> Data for this task:
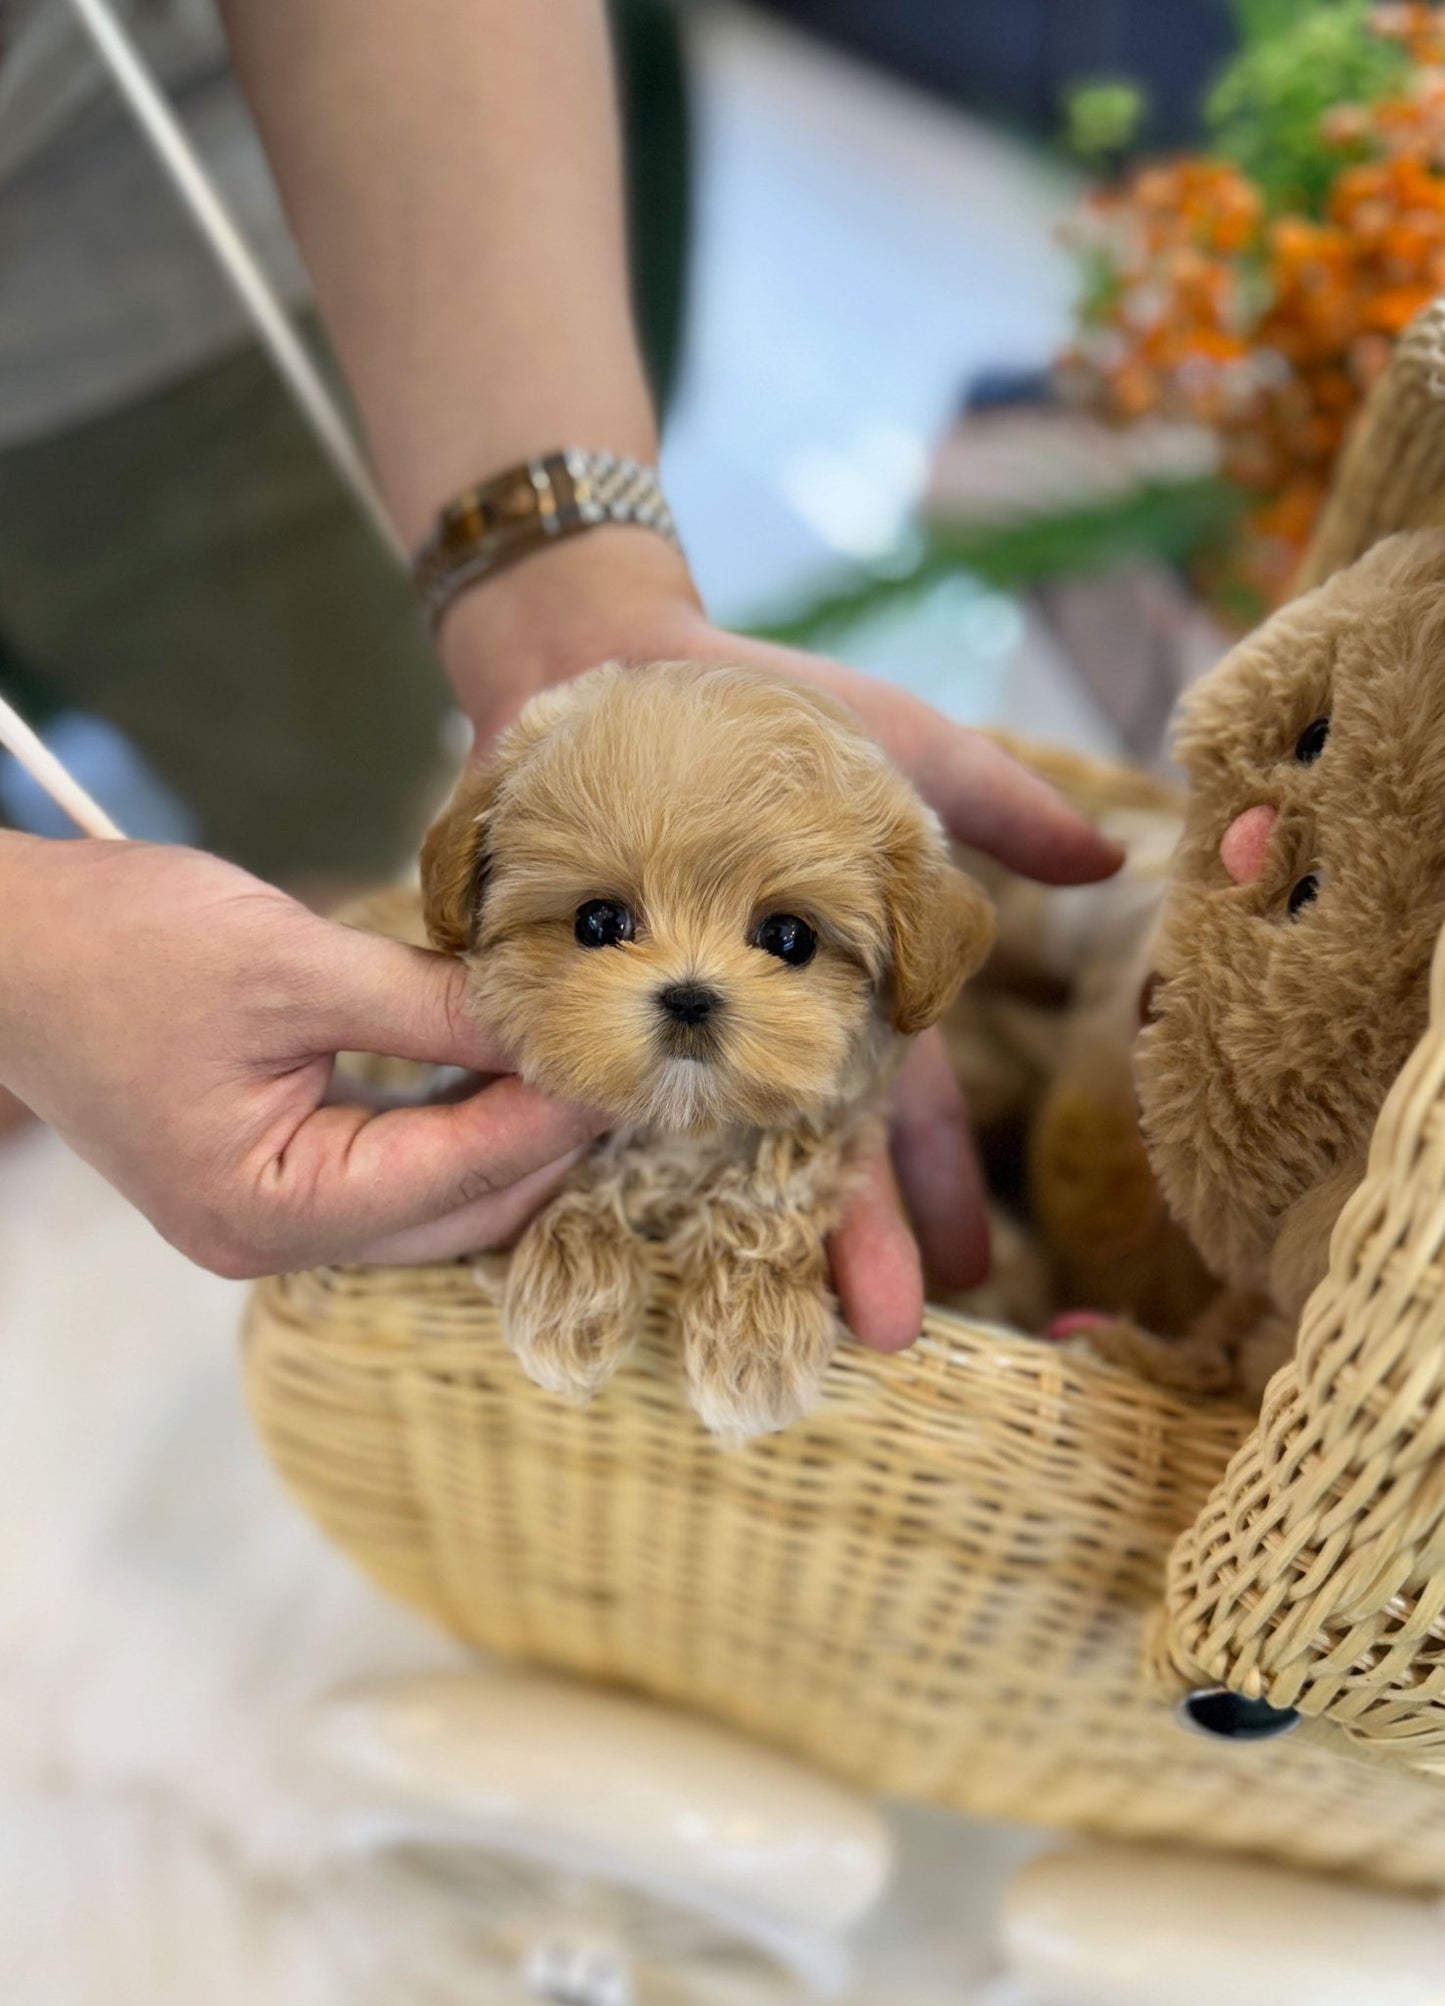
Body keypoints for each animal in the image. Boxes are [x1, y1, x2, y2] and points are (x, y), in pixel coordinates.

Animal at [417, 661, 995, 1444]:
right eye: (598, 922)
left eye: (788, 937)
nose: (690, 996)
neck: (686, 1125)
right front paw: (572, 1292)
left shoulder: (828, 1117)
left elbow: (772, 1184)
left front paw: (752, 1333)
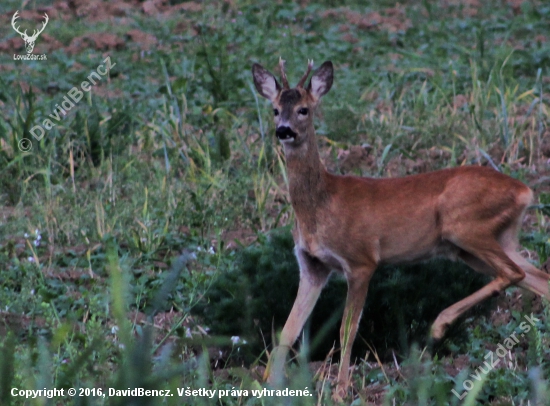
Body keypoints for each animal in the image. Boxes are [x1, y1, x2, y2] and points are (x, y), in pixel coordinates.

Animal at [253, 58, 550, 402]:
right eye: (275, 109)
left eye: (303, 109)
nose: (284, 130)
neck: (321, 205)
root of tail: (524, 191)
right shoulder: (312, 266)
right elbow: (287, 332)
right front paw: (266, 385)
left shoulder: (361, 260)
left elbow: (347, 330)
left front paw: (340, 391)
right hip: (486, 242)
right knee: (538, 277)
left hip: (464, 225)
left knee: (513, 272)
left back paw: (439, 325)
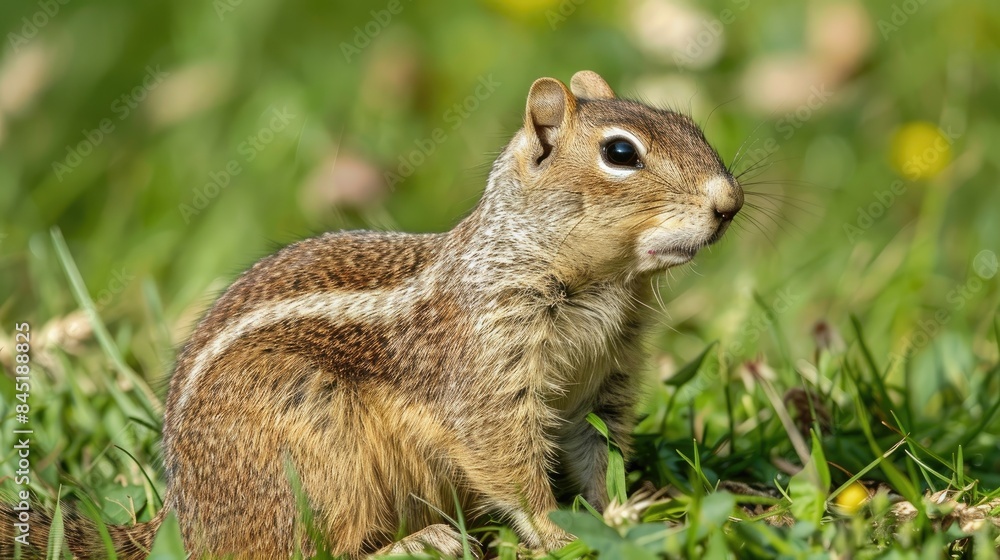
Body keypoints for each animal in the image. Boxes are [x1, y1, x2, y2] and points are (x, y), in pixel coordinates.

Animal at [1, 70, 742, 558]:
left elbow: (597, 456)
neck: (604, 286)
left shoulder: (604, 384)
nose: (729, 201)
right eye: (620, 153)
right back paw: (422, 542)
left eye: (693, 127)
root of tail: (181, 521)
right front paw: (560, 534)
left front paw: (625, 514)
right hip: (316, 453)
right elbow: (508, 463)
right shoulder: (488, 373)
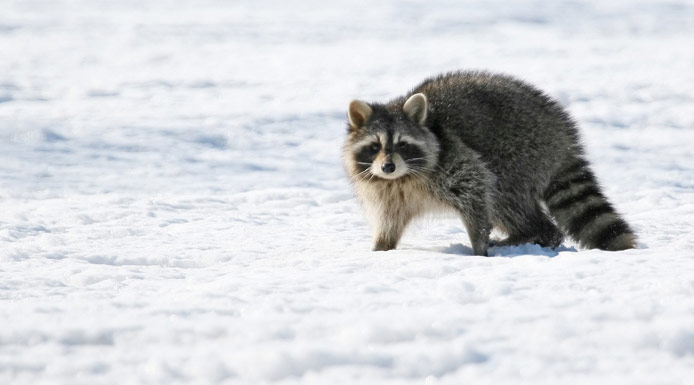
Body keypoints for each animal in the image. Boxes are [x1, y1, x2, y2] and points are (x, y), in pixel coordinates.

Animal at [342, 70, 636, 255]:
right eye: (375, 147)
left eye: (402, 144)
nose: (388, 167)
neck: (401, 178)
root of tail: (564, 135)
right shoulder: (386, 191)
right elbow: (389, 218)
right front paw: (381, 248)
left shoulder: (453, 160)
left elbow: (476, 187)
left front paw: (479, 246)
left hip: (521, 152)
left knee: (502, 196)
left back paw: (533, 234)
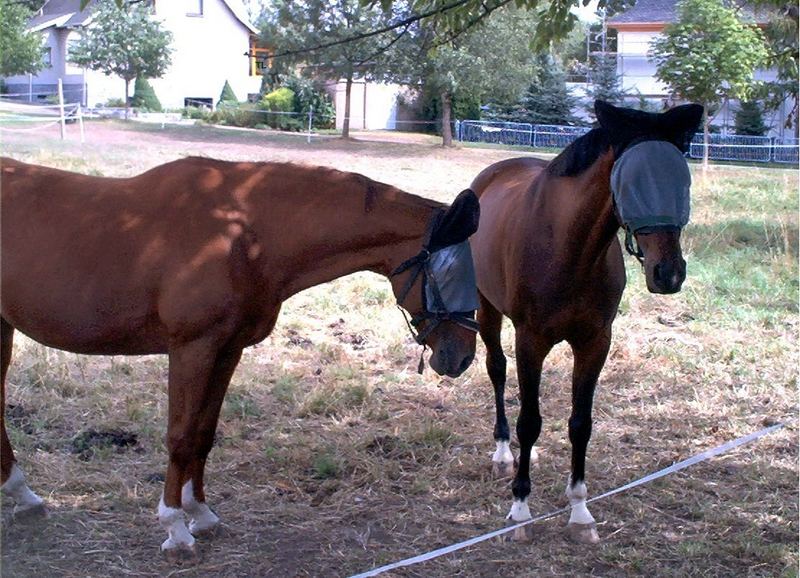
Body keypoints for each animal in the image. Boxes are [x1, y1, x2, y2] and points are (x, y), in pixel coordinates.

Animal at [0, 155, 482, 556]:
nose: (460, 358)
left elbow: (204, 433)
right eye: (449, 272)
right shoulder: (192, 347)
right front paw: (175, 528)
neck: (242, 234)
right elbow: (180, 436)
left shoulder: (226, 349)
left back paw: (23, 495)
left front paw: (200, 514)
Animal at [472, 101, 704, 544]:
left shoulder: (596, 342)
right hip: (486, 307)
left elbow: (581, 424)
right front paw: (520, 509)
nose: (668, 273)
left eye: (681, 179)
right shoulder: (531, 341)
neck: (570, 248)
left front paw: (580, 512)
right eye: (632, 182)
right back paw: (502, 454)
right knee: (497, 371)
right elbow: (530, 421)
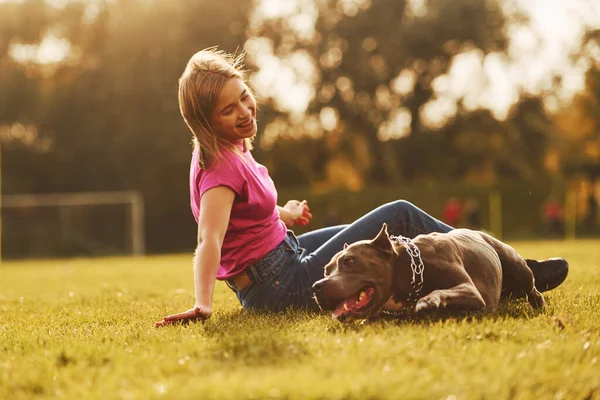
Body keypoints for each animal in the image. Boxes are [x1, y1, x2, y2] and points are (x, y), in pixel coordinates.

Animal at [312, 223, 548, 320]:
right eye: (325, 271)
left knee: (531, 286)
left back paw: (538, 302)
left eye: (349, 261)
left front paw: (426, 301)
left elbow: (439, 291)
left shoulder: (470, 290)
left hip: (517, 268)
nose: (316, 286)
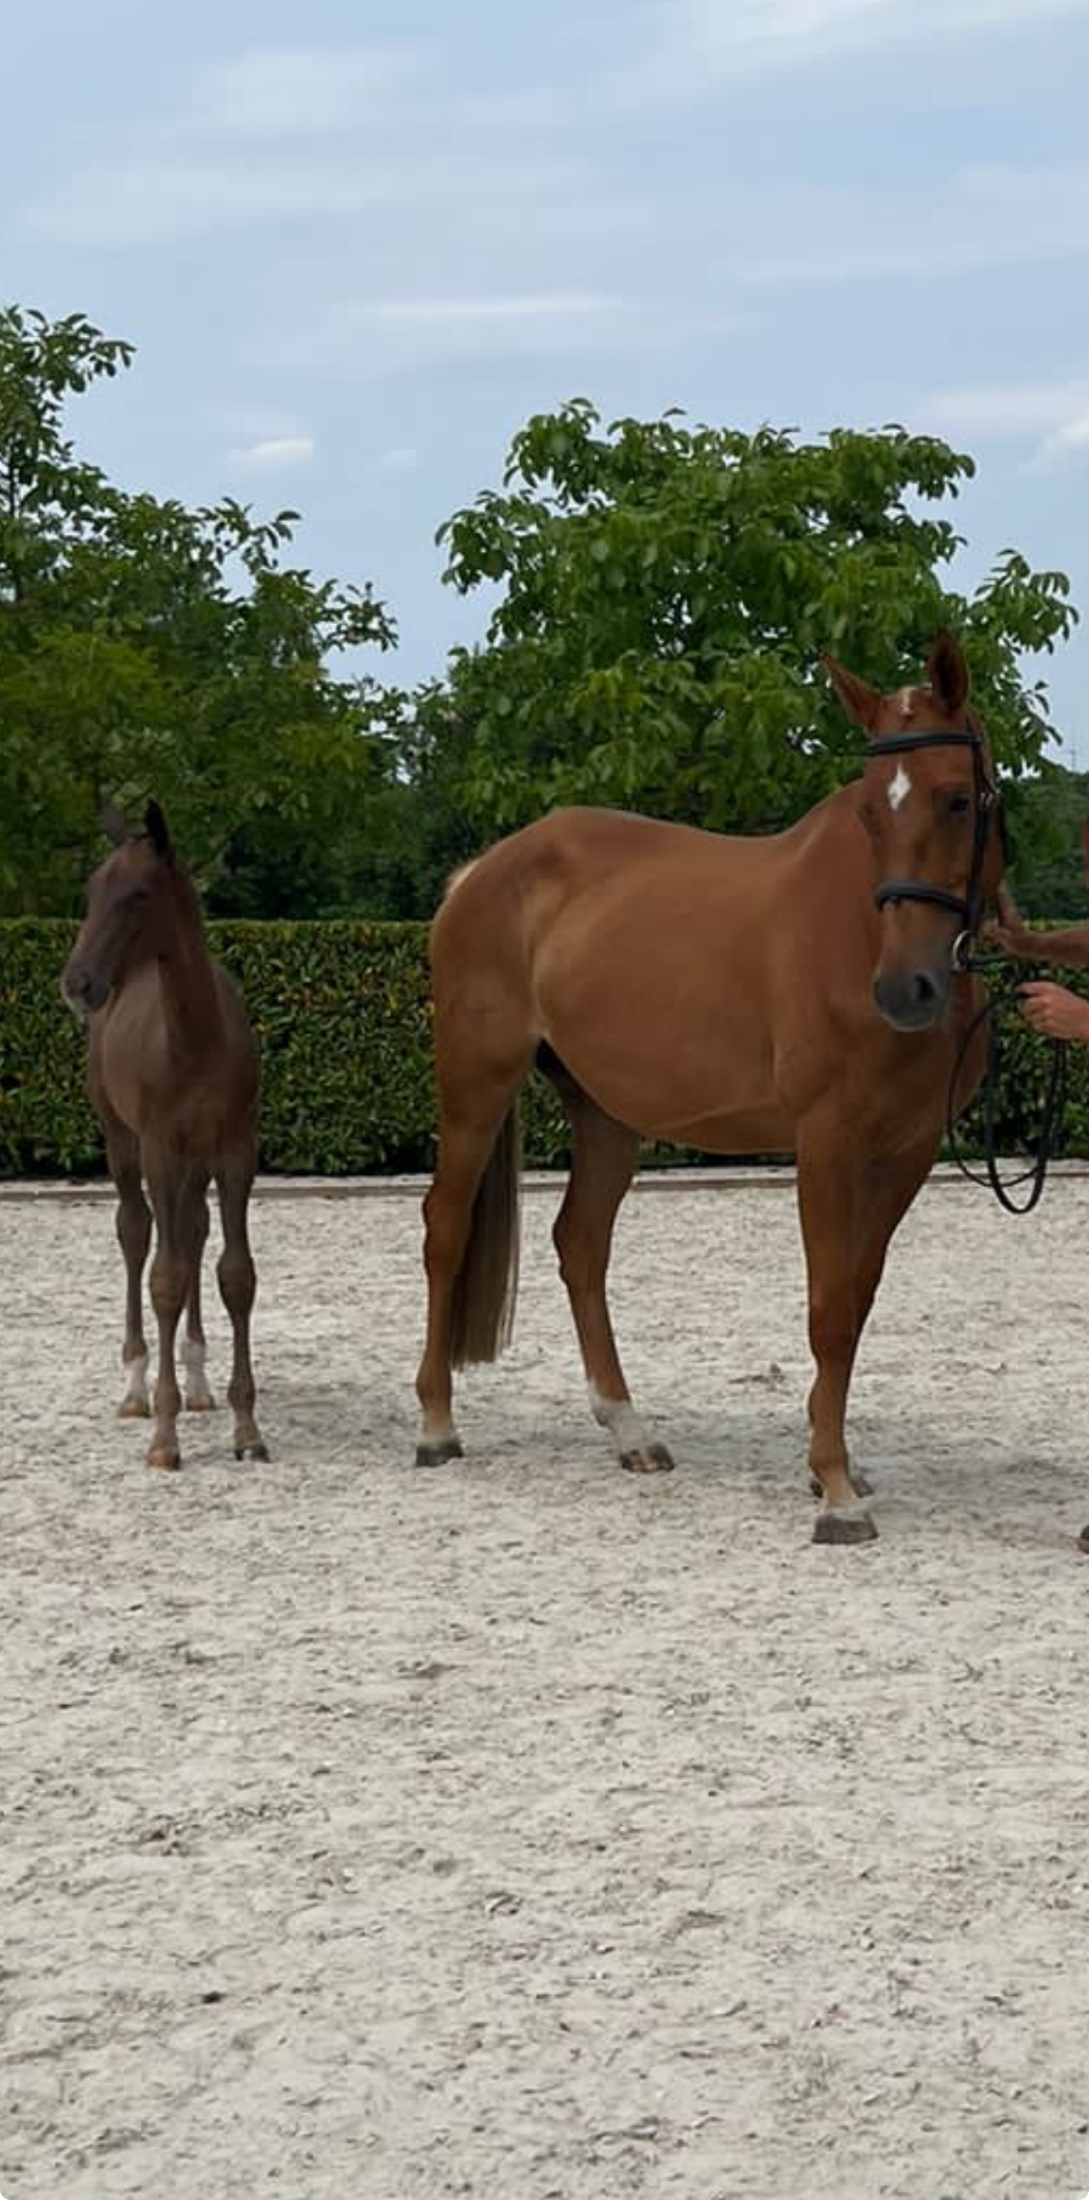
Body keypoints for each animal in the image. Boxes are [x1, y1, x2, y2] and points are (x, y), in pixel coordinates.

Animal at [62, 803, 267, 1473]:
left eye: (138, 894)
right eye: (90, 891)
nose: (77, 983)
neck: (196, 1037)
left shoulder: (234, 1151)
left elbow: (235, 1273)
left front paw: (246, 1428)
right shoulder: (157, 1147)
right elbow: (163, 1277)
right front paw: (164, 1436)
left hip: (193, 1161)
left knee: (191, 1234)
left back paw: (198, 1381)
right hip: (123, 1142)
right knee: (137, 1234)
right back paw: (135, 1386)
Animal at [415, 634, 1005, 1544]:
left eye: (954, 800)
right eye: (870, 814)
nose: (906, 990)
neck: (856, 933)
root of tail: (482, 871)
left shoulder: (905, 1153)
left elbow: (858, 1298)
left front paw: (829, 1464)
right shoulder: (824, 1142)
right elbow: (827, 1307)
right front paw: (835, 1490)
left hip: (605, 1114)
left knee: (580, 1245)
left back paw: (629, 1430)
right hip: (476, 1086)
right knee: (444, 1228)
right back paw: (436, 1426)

> Exercise goal: Show every line of the material above in which "tail" is present.

> Answer to this exercise:
root of tail: (524, 191)
root of tail: (181, 521)
root of tail: (564, 135)
root of tail: (482, 871)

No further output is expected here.